Gameplay of the forest maze

In Thunder Castle, the player controls the knight via the Intellivision direction disc, moving the knight up, down, left and right in the maze. The knight continues in that direction pushed until a turn is possible. The game can be played single-player or two-players alternating. The game is set in three mazes: a forest, a castle and a dungeon. The player guides their knight through these mazes, slaying three dragons in the forest maze, six sorcerers in the castle maze, and nine demons in the dungeon maze. Magical objects are scattered throughout the maze which may help or hinder the knight. After completing the final maze, the game restarts with enemies moving faster. The player can energize their knight for a few seconds by interacting with a bat in the forest, a mouse in the castle or a red skull in the dungeon. Being energized lets the knight slay a monster.
Each of the mazes contain gates. Magical creatures can move through the gates, while the knight can not. Scattered throughout the mazes are various magical items which are activated by using any of the action buttons on the Intellivision controller. These items have the ability to freeze monsters for a few seconds, energize the knight, increase his speed, let him move through a gate, or teleport him to a random location in the maze. Collecting the comb item will cut the player's score in half.
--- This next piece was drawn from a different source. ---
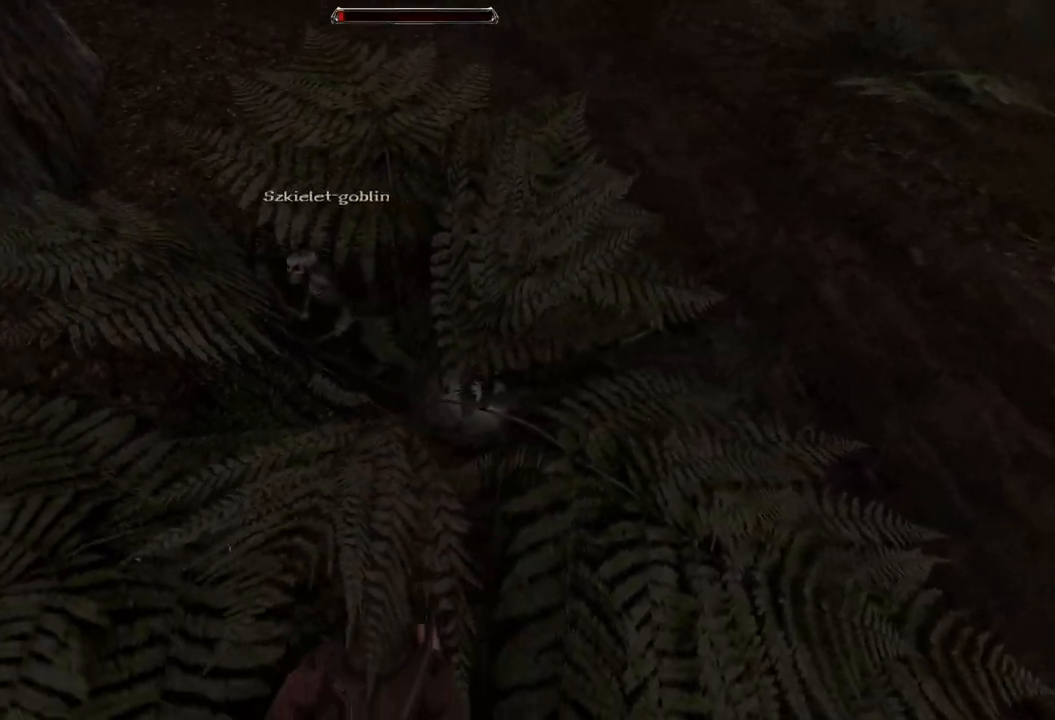
{"keys": [], "mouse": [], "events": [[60, "mouse_left", "down"], [260, "mouse_left", "up"]]}
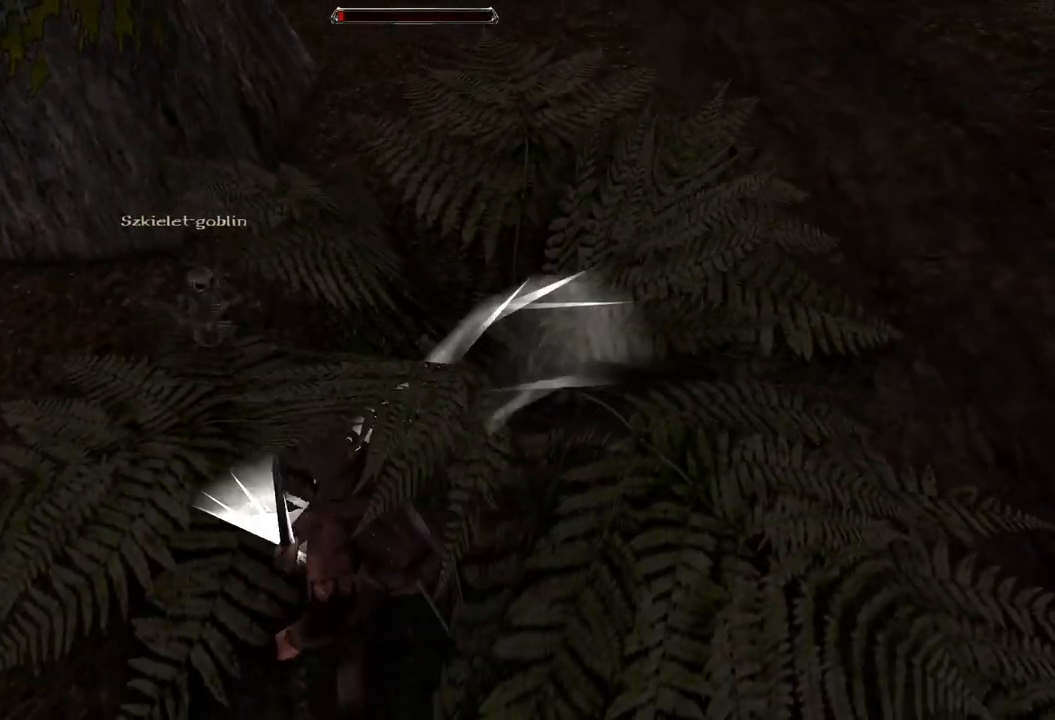
{"keys": [], "mouse": [], "events": [[40, "s", "down"], [400, "s", "up"]]}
The goal is to achieve a high score by slaying the monsters in the maze until all lives are depleted. Death occurs when a monster comes into contact with the knight while he is not energized.

==Development==
Thunder Castle was developed by David Warhol. It was initially scheduled to be released by Mattel Electronics as Mystic Castle. By October 1983, Mattel Electronics had a $201 million deficit and closed their electronics division in 1984. After Mattel Electronic closed, Warhol formed Warhol Audio Arts specialized in computer game sound effects and music for companies like Electronic Arts and Interplay.

Terrence Valeski, Mattel Electronics senior vice president of marketing felt that as 3 million people had Intellvisions, there was a market and formed the company Intellvision Inc., later changed to INTV. Valeski began marketing new games, which included ones that were finished by a former Mattel Electronics office in France (World Cup Soccer and Championship Tennis) and two previously completed unreleased games World Series Baseball and Thunder Castle.

==Release and reception==
Thunder Castle was distributed by INTV Corporation predominantly through mail order in 1986.

A review in Computer Entertainer found that nothing was innovative in the game, but "for the first time in a while, the maze lovers among you have something new to add to your library." From retrospective reviews, Dave Beuscher of AllGame wrote in his overview of the system that Thunder Castle was among the best titles for the Intellivision. Jonathan Sutyak from the same publisher gave the game a four out of five-star review, stating it had "some of the best visuals ever seen on the Intellivision" noting nicely drawn characters, detailed backgrounds and fluid movement for the characters. The review concluded that "The action can get tedious when the enemies continually avoid your character, but the game is nevertheless a lot of fun." Mike Bevan wrote in Retro Gamer that "from an aesthetic point of view, this is Intellivision's visual masterpiece." Bevan found that while there were only three stages in the game, "quality rather than quantity sets this title apart."

==Legacy==
Warhol later re-branded Warhol Audio Arts to Realtime Associates and began making completing old and making new Intellivision games such as ports of Dig Dug and console exclusive games like Hover Force.

Thunder Castle is included in the compilation Intellivision Lives!.